La última explosión de la naturaleza se produce en otoño, cuando, si las lluvias y el sol han conseguido convertirse en cómplices amantes, los prados y los bosques nos ofrecen los frutos más preciados de sus entrañas: las setas, deseo de los paladares más fieles al devenir puntual de la naturaleza.

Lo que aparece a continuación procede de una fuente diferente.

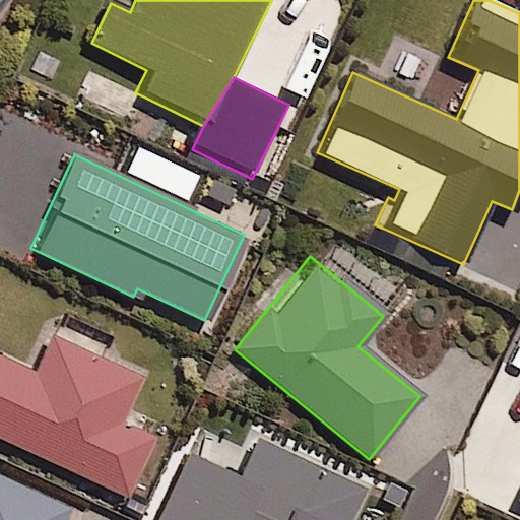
[(139,378),(48,335),(30,372),(0,356),(0,438),(123,497),(150,439),(118,423),(139,378)]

Luego, una vez se ha digerido el barroquismo navideño, tenemos que esperar a la primavera para gozar nuevamente del lenguaje directo del producto total. Mientras tanto, pero, Mercè e Imma remueven cazuelas y ponen las ollas a hervir al fuego, esperando la irrupción del mítico misterio que desde las profundidades de la tierra vuelve a vestir las mesas de fiesta solemne: la trufa de invierno, diamante negro y emblemático comodín de cocineros y cocineras que, sensibles a su aroma que todo lo invade, su misteriosa textura, su fantasiosa presencia, su voluptuoso tacto – respetuosos también al necesario “crec-crec” que su carnosidad insolente ha de producir al tocar los dientes de los sibaritas – se dejan llevar por la imaginación haciendo del mágico festival en el que participan los cinco sentidos, una partitura armónica.

Y en el Roig Robí, a lo largo del aparentemente triste mes de febrero, se produce este milagro.